Um dos textos mais importantes para abordar a questão do normal e do patológico do
ponto de vista psicanalítico é a obra de Sigmund Freud A psicopatologia da vida cotidiana (Obras
completas, v. VI, Rio de Janeiro, Imago, 1970), especialmente o capítulo XII, intitulado
“Determinismo, crença no acaso e superstição – alguns pontos de vista” (pp.287-332), capítulo
teórico no qual Freud trata do problema do determinismo psíquico sob o ponto de vista da
sobredeterminação inconsciente. Nessa obra, escrita em 1901, logo imediatamente depois de A
interpretação dos sonhos, datada de 1900, Freud rompe a linha que separa o normal do
patológico, ao revelar a ocorrência, na vida cotidiana, de fenômenos cuja estrutura é a mesma
encontrada nos mais graves sintomas patológicos. Obra fundamental.
Sugerimos igualmente a leitura da obra de Octave Mannoni Freud – uma biografia ilustrada
(Rio de Janeiro, Jorge Zahar, 1993), excelente introdução à obra de Freud, bastante ilustrada, e
de agradável leitura, que acentua bastante a ruptura estabelecida por Freud com o saber médico
de sua época. Vindo do campo da literatura, o psicanalista Octave Mannoni foi um grande
companheiro de Lacan e sua obra é atravessada pelos ensinamentos deste.

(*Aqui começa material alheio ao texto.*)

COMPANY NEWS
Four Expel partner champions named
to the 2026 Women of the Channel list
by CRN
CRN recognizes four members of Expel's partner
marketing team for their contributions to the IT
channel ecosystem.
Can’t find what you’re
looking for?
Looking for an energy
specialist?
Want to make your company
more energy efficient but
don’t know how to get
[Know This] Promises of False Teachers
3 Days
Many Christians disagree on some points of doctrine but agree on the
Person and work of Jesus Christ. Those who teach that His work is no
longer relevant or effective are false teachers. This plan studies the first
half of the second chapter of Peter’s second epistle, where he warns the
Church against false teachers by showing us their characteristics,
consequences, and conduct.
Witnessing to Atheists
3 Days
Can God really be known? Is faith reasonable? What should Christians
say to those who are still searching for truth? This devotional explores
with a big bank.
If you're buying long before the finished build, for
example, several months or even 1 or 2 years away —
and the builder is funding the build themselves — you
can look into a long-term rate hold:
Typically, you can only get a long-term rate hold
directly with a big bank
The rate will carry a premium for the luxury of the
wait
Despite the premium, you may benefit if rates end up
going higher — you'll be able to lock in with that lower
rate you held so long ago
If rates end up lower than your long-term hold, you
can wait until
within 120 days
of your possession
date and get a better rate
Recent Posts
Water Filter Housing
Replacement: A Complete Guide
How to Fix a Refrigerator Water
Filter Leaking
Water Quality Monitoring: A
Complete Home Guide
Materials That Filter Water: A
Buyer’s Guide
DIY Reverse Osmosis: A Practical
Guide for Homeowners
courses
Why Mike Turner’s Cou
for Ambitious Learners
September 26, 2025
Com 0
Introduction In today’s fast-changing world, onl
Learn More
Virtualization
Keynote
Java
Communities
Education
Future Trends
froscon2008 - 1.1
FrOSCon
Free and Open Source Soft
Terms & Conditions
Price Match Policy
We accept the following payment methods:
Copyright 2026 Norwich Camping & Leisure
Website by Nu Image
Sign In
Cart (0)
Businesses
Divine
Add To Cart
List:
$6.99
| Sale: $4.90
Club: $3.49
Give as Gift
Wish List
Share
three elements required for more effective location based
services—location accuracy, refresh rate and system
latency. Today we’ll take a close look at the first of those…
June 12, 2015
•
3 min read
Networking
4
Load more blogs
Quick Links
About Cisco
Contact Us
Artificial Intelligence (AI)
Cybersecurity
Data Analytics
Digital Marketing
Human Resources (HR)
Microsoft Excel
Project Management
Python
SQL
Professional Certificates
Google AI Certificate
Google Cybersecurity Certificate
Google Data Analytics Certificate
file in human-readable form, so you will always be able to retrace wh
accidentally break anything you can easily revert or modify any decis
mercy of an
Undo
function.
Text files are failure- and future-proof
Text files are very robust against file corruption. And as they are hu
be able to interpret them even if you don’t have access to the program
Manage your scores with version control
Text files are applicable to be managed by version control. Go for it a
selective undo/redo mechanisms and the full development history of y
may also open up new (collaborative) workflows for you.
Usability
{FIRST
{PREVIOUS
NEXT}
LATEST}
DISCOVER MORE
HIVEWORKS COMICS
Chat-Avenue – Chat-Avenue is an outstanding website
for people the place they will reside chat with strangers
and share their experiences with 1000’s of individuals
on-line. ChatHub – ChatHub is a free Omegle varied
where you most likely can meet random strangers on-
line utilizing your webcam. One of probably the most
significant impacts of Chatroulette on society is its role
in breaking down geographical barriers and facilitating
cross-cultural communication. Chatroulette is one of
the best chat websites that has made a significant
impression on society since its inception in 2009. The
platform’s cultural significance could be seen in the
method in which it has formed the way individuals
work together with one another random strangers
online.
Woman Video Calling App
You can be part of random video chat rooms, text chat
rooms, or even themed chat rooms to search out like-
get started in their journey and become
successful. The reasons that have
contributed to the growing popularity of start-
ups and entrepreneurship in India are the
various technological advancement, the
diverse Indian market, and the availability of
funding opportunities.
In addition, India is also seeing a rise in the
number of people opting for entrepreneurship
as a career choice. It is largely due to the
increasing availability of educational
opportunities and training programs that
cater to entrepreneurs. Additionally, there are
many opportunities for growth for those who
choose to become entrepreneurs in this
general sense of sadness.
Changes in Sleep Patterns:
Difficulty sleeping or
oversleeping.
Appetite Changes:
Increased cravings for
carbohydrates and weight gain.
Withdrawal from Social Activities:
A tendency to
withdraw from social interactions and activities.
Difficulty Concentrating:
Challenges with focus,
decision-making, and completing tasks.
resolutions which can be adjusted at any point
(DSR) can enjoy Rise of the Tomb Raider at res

Sugere-se ainda nossa breve introdução à obra de Freud escrita em colaboração com Nadiá
Paulo Ferreira Freud – o criador da psicanálise (Rio de Janeiro, Jorge Zahar, 2002, 2ª. Edição),
assim como nossa introdução ao ensino de Lacan, igualmente escrita em colaboração com Nadiá
Paulo Ferreira, Lacan – o grande freudiano (Rio de Janeiro, Jorge Zahar, 2005).
Nosso artigo “Discurso médico e discurso psicanalítico”, publicado inicialmente como
introdução à obra de Jean Clavreul A ordem médica – poder e impotência do discurso médico (São
Paulo, Brasiliense, 1983), e republicado em nosso livro Sexo e discurso em Freud e Lacan (Rio de
Janeiro, Jorge Zahar, 1988) pode ser lido igualmente no sentido de estabelecer a necessária
distinção entre o discurso médico e o discurso psicanalítico.
Finalmente, a obra de Jean Clavreul acima citada é uma referência fundamental sobre o
assunto. Ela foi originalmente publicada por Lacan em 1978 na famosa coleção Le champ freudien
que dirigia para a editora Seuil, em Paris.